Your objective -> Copy verbatim the lines beginning with the one that contains "#Conteúdo e Visibilidade: projeto" and ending with the one that contains "ué es ESLint?", including both of those lines.

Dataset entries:

⟨

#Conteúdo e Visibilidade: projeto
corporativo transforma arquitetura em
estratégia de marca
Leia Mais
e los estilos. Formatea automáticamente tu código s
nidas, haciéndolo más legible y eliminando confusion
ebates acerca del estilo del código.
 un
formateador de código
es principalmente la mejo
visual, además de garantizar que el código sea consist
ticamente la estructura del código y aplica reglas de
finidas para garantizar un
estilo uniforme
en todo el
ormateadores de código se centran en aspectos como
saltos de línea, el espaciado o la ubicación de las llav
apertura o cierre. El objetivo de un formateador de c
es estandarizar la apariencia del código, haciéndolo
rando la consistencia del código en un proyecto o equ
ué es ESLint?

⟩
⟨

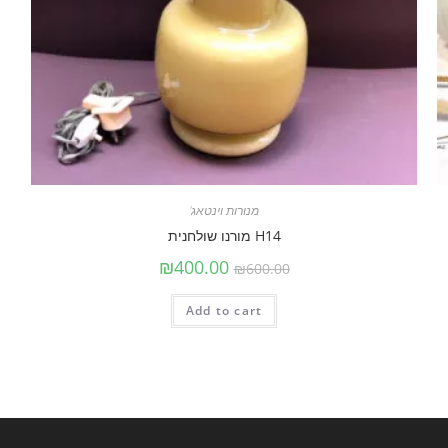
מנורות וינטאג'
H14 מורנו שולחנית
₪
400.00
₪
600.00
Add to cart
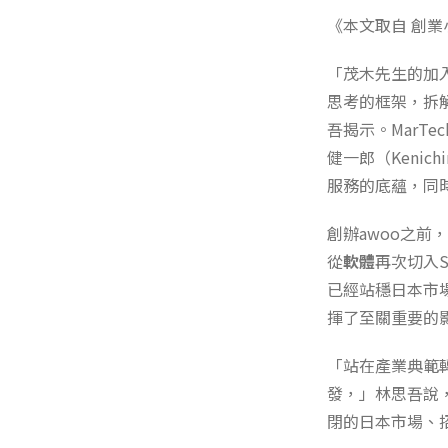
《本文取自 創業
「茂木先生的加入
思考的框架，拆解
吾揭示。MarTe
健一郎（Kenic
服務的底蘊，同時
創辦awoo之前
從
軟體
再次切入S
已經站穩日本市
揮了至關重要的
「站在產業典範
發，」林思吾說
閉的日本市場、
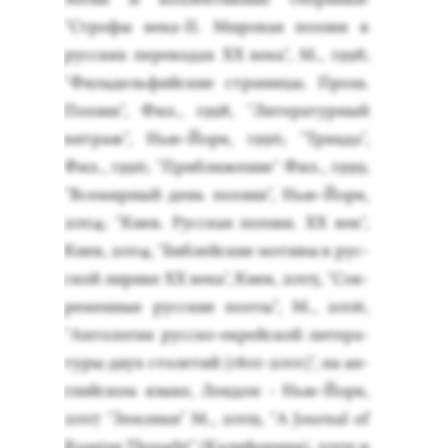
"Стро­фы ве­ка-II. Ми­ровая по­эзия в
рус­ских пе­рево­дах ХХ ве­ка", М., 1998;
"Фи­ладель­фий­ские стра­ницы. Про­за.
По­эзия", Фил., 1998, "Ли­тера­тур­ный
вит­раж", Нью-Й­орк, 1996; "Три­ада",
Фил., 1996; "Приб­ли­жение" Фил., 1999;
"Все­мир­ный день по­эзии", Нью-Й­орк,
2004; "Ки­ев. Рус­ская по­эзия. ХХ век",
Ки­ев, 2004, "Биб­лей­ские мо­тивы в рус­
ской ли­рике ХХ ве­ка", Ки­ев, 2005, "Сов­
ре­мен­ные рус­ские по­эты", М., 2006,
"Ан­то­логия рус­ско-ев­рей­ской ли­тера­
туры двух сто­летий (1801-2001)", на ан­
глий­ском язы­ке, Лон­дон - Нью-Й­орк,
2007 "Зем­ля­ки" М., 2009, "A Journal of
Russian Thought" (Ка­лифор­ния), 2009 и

⟩

Task solution ->
#Conteúdo e Visibilidade: projeto
corporativo transforma arquitetura em
estratégia de marca
Leia Mais
e los estilos. Formatea automáticamente tu código s
nidas, haciéndolo más legible y eliminando confusion
ebates acerca del estilo del código.
 un
formateador de código
es principalmente la mejo
visual, además de garantizar que el código sea consist
ticamente la estructura del código y aplica reglas de
finidas para garantizar un
estilo uniforme
en todo el
ormateadores de código se centran en aspectos como
saltos de línea, el espaciado o la ubicación de las llav
apertura o cierre. El objetivo de un formateador de c
es estandarizar la apariencia del código, haciéndolo
rando la consistencia del código en un proyecto o equ
ué es ESLint?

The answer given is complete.